By Joyce Peppin
According to the federal Department of Homeland Security, if Minnesota does not pass Real ID legislation, starting in January 2018, a Minnesota-issued driver’s license will no longer be an acceptable form of identification to board an airplane. A Real ID license would contain minimum security standards required by the federal government. (Learn more about Real ID at www.dhs.gov/real-id-public-faqs.
If Minnesota is on the path to compliance, our state can get an extension through 2020. That’s why House committees are moving House File 3 through the legislative process quickly, with the bill being heard in both the Civil Law & Data Practices and Transportation & Regional Governance Policy committees earlier this week.
You may recall that last session, Real ID legislation stalled over an insistence by some Democrat Senators to expand driver’s licenses for undocumented immigrants through Department of Public Safety rulemaking. With a new legislature in place this year, the House is once again advancing Real ID compliance legislation (House File 3) to ensure that Minnesotans can continue to fly domestically with a state-issued ID.
House File 3 is similar to the bill passed last year in the House 87-42, providing a two-tier system so Minnesotans can choose whether or not to get a Real ID-compliant license. Additionally, because of the timing of this bill, if someone needs to upgrade to a Real ID license before their current license expires, they will be provided a second new ID free of charge.
Opponents of Real ID believe the government collecting additional information and storing it on a driver’s license is unnecessary and a further erosion of civil liberties. Stay tuned for more debate on this important issue.
Working for Rogers’ Taxpayers — This year, I reintroduced legislation to help ease the unfair tax burden paid to the fiscal disparities pool by contributor cities like Rogers. This outdated program (established in the early 1970s and largely unchanged since then) transfers millions in property tax dollars from communities like Rogers to cities in other metro counties — dollars that could be used in our community or returned to taxpayers.
House File 166 will create fairness caps for cities like Rogers that don’t benefit from the Metropolitan Council’s infrastructure transit system, a core service that was originally promised to participating municipalities.
If signed into law, a metro municipality that lies outside the transit area and contributes less than 8 percent of its total net tax capacity to the fiscal disparities pool will be allowed to retain a portion of the state general levy paid by businesses in the city to offset the loss of tax revenue.
While the legislation is a bit complicated, the big takeaway is that these funds will either be kept within Rogers and used in the community or returned to taxpayers instead of being sent to other metro cities.
Brockton Interchange Project — Last year, the House passed bipartisan legislation that included $34 million for the Brockton Lane Exit in Dayton—a bill that later died in the Senate over a controversial light rail amendment.
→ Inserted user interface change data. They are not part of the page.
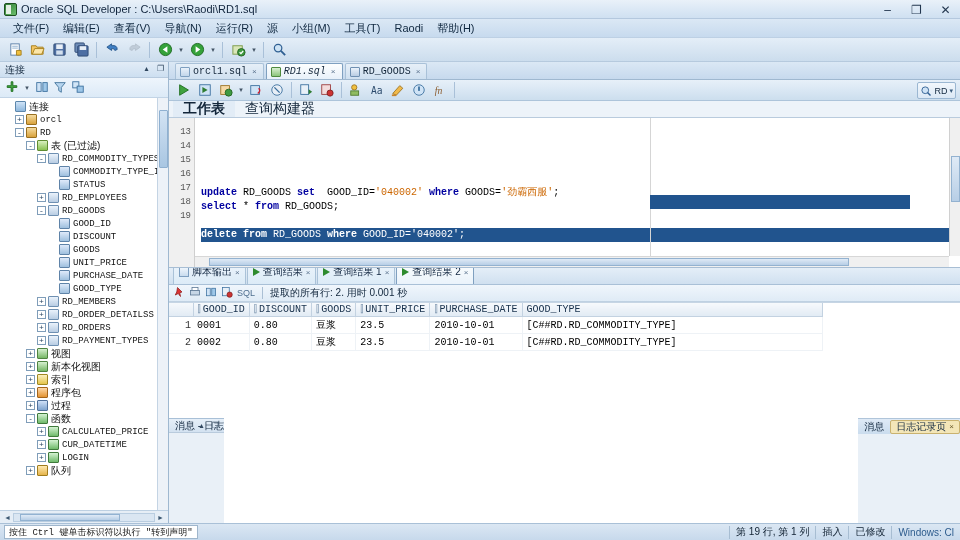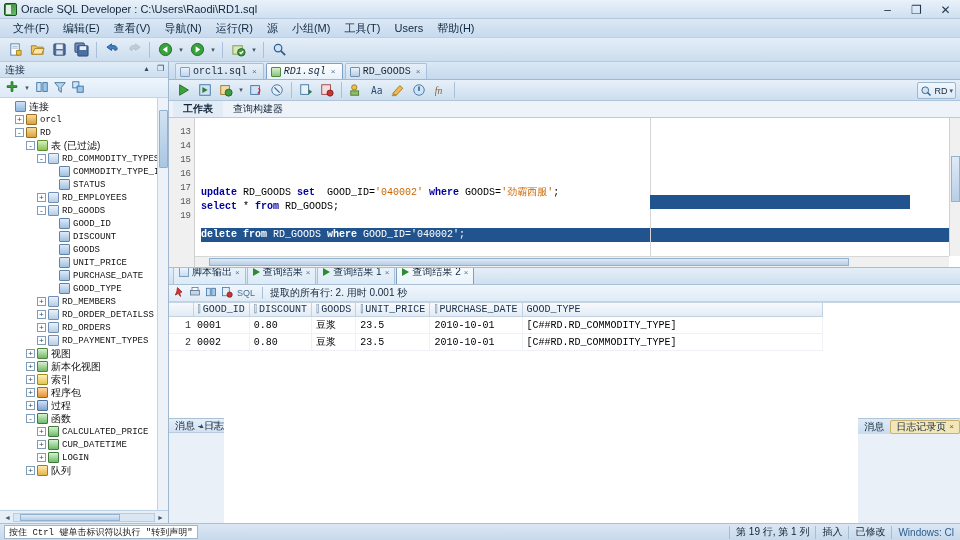--- a/index.html
+++ b/index.html
@@ -207,21 +207,21 @@
   }
   .worksheet-tabs {
     height: 17px; flex:none;
     background:#edf3f9;
     display:flex; align-items:center; gap:0;
     border-bottom:1px solid #b9cbdd;
     padding-left: 4px;
   }
   .wtab {
     padding:0 10px; height:16px; display:flex; align-items:center;
-    font-size:10px; color:#13263a;
+    font-size:14px; color:#13263a;
   }
   .wtab.active { font-weight:bold; background:#e2ecf6; }
 
   
   .editor {
     flex:none; height: 150px;
     background:#fff; position:relative; display:flex;
     border-bottom:1px solid #a8bed4;
     overflow:hidden;
   }
@@ -382,21 +382,21 @@
 
   <div class="menubar">
     <div class="menu-item">文件(F)</div>
     <div class="menu-item">编辑(E)</div>
     <div class="menu-item">查看(V)</div>
     <div class="menu-item">导航(N)</div>
     <div class="menu-item">运行(R)</div>
     <div class="menu-item">源</div>
     <div class="menu-item">小组(M)</div>
     <div class="menu-item">工具(T)</div>
-    <div class="menu-item">Users</div>
+    <div class="menu-item">Raodi</div>
     <div class="menu-item">帮助(H)</div>
   </div>
 
   <div class="maintoolbar">
     <div class="tb-ico">
       <svg width="15" height="15" viewBox="0 0 16 16">
           <rect x="3" y="2" width="9" height="12" fill="#fff" stroke="#5a7fa8"></rect>
           <rect x="4.5" y="4" width="6" height="1" fill="#8fb0cf"></rect>
           <rect x="4.5" y="6" width="6" height="1" fill="#8fb0cf"></rect>
           <path d="M9 9 L14 9 L14 14 L9 14 Z" fill="#f0c040" stroke="#a8811f"></path>

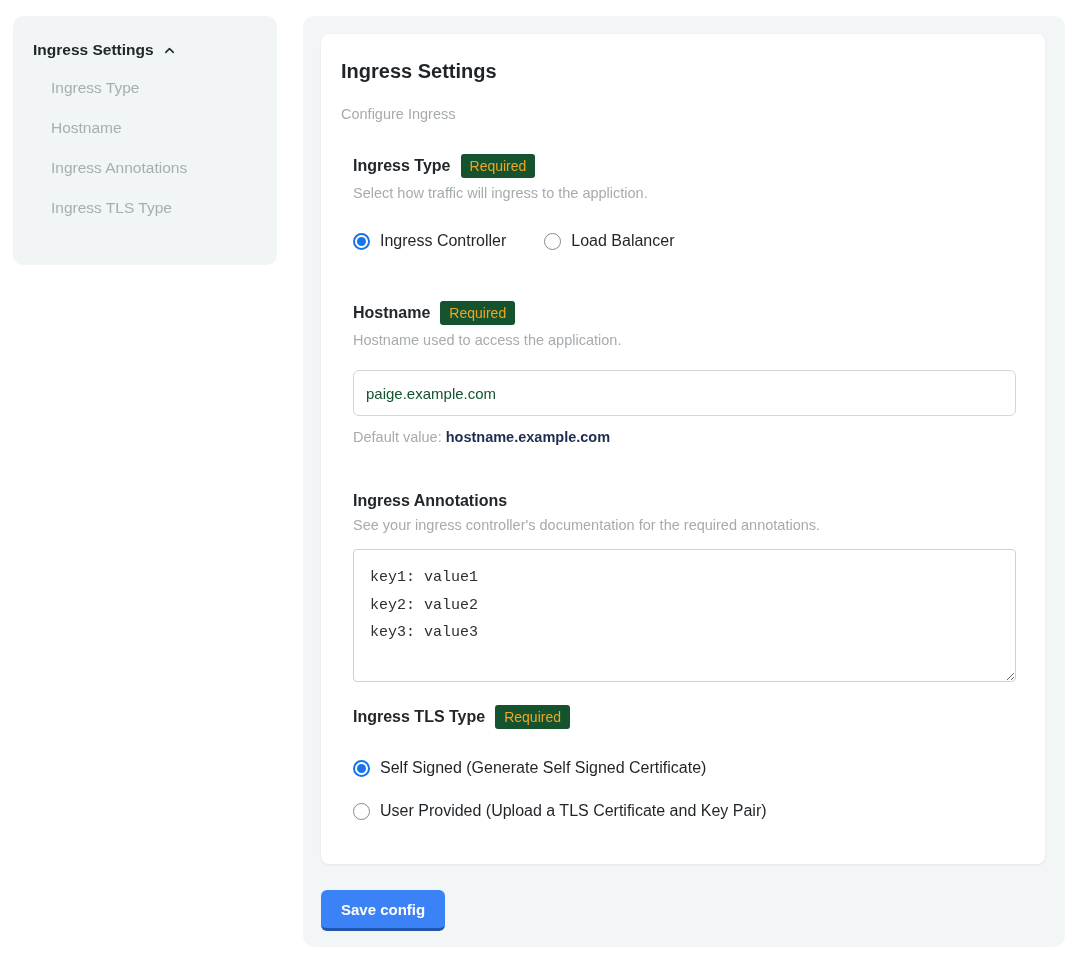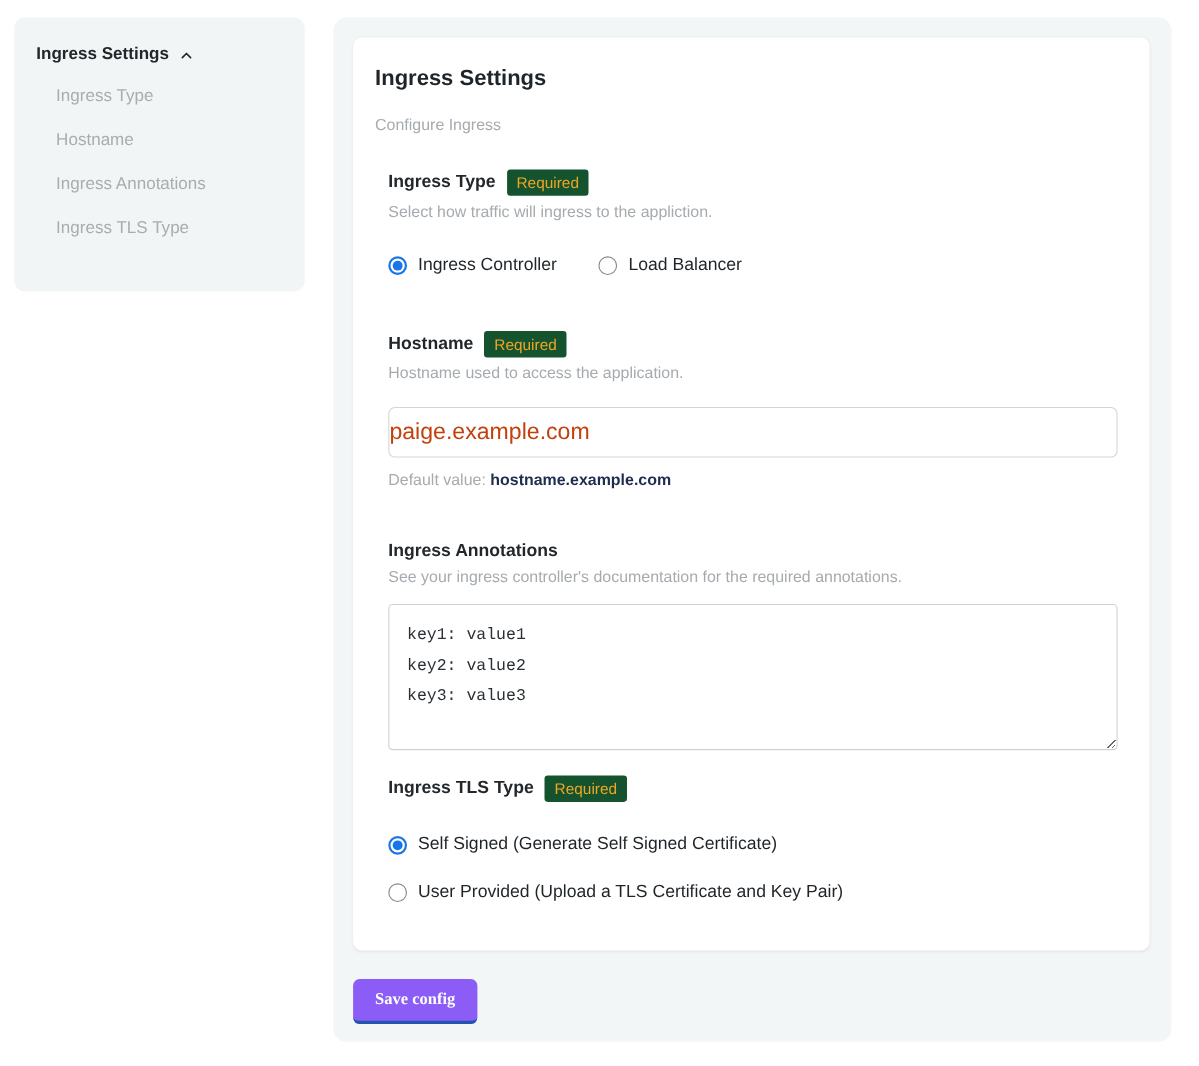--- a/index.html
+++ b/index.html
@@ -78,22 +78,22 @@
   .radio-label { font-size: 16px; color: #1f2428; }
 
   
   .sec-ingress-type { margin-top: 32px; }
   .sec-ingress-type .radio-row-inline { margin-top: 31px; }
   .sec-hostname { margin-top: 51px; }
   .text-input {
     margin-top: 22px;
     width: 663px; height: 46px;
     border: 1px solid #d2d6da; border-radius: 6px;
-    padding: 0 0;
-    font-size: 21px; color: #c2410c;
+    padding: 0 12px;
+    font-size: 15px; color: #14532d;
     font-family: "Liberation Sans", sans-serif;
     outline: none; display: block; background: #fff;
   }
   .default-row { margin-top: 13px; font-size: 14.5px; color: #a6abaf; }
   .default-value { color: #1e2c50; font-weight: 700; }
 
   .sec-annotations { margin-top: 47px; }
   .annotations-textarea {
     margin-top: 16px;
     width: 663px; height: 133px;
@@ -104,22 +104,22 @@
     resize: both; outline: none; display: block; background: #fff;
   }
 
   .sec-tls { margin-top: 23px; }
   .sec-tls .radio-option { margin-top: 0; }
   .tls-options { margin-top: 30px; display: flex; flex-direction: column; gap: 25px; }
 
   
   .save-btn {
     position: absolute; left: 18px; top: 874px;
-    background: #8b5cf6; color: #ffffff;
-    font-family: Liberation Serif, serif;
+    background: #3b82f6; color: #ffffff;
+    font-family: Liberation Sans, sans-serif;
     font-size: 15px; font-weight: 700;
     padding: 11px 20px 10px 20px;
     border: none; border-bottom: 3px solid #2355b0;
     border-radius: 6px; cursor: pointer;
   }
 </style>
 </head>
 <body>
 
 <nav class="sidebar">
This year, I am again advocating for the funding of this important project which will construct a full access point and auxiliary lanes on I-94 east of the existing Highway 101 overpass. This stretch of freeway is currently one of the longest without an exit in the entire metro.
House File 228 will help build this key interchange, alleviate traffic and make accessing south and east Rogers, as well as the city of Dayton, much easier.
I am hopeful that we can get HF 228 passed this session as part of a larger transportation package and will keep you updated on the bill.
Joyce Peppin (R-Rogers) is the state representative for 34-A serving Rogers, Dayton and parts of Maple Grove.